Home Guidelines Datetime Currency i18n Problems Practical Bits Quality

Some Practical Bits and Pieces

 

This page has some practical notes and short examples and instructions about general topics and ui resource handling.

 

 

 

XLIFF resources as replacement for Java .properties and ListResourceBundles

For several years now, Java has a ResourceBundle.Control which provides you with so much flexibility that I sometimes shake my head at the reluctance to adopt it.  The XLIFF resources format, originally intended as an interchange format, has been adopted quite widely and can even be used as a drop-in replacement for Java Properties and ListResourceBundle (LRB).

For the sake of full disclosure: Yes, I am aware that no "real objects", as the javdoc of ListResourceBundle calls them, can be in the LRB if you want to use XLIFF as a replacement. But then, finding “real objects” in resource bundles has been a pet peeve of mine for 20 years and is one of the low points of internationalization architecture. And yes, the much touted ability to catch potential runtime errors through the fact that you have to compile LRBs before use is another pet peeve of mine.

But how do you use an XLIFF or any other xml as a replacement?

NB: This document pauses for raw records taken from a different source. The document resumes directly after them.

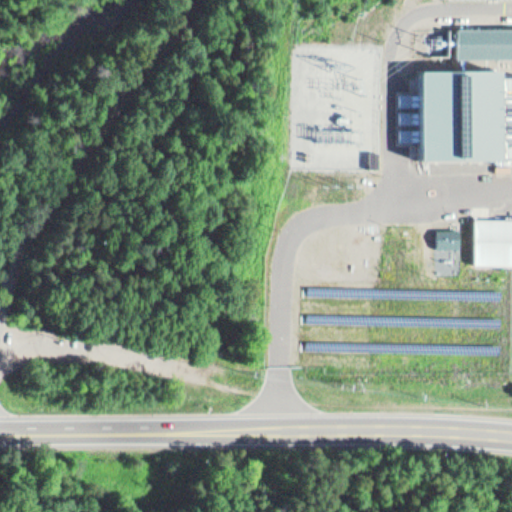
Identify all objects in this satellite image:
building: (472, 33)
road: (88, 80)
power substation: (337, 105)
building: (461, 109)
road: (83, 154)
road: (213, 181)
road: (446, 186)
road: (339, 202)
building: (491, 241)
building: (492, 241)
road: (124, 362)
parking lot: (109, 365)
road: (256, 426)
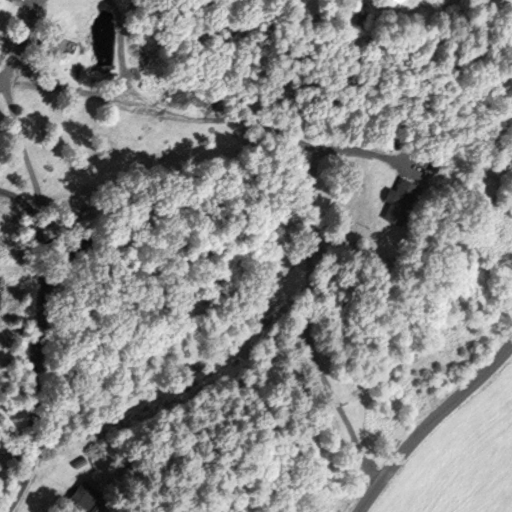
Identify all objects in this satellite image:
building: (392, 4)
building: (395, 5)
road: (122, 50)
road: (314, 163)
building: (407, 201)
building: (408, 204)
road: (39, 250)
road: (428, 417)
building: (80, 499)
building: (84, 499)
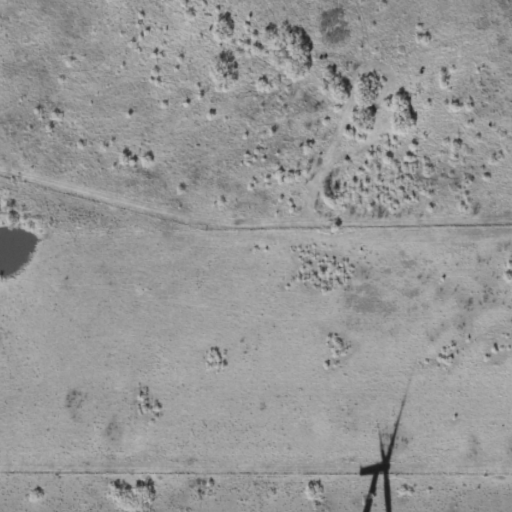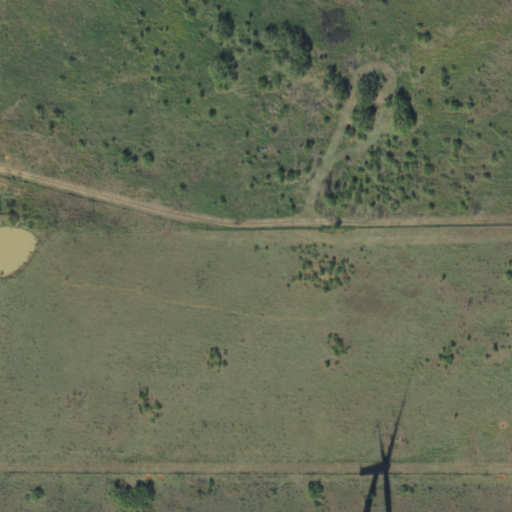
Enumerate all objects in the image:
road: (439, 184)
road: (256, 471)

For your convenience,  an implementation of XMLResourceBundleControl (extends  ResourceBundle.Control) is right here. And a matching XLIFF reader is here.

 

Play with it and thank the Java folks for a very useful feature.  There have been two main objections with regard to this class. The first one was that the fallback mechanism did not work or was hard. That is a misconception, fallback works. The second, more justified one is performance and footprint. For very small applications in the mobile or embedded areas, yes, you will want to consider this. But for anything else, especially those resource hogging enterprise suites, I have only one comment: Let us assume, hypothetically, that we have a large application and that loading of a resource file takes an additional few milliseconds. Now, if someone tells that this is an unacceptable drop in performance, my answer will be “please find the true performance issues in the base code before you dismiss the use of ResourceBundle.Control”.

 

Using an interface to call (text) resources

Standardization of resource strings and ease of use in source code continue to be big issues. Some improvements, such as using a central database and having gatekeepers who must approve new strings, have been more or less successful. One contribution to a solution for big projects is the use of interfaces to declare constansts that can then be called easily.

How to do this:
1. Create an Interface and declare strings as public static final, for example, public static final String NO_USER_LOGIN = "NO_USER_LOGIN";

2. If you use LRBs, add an entry like this:
    { BaseConfigMsgID.NO_USER_LOGIN, "No valid login found for user {0}" }, where  BaseConfigMsgID is your Interface.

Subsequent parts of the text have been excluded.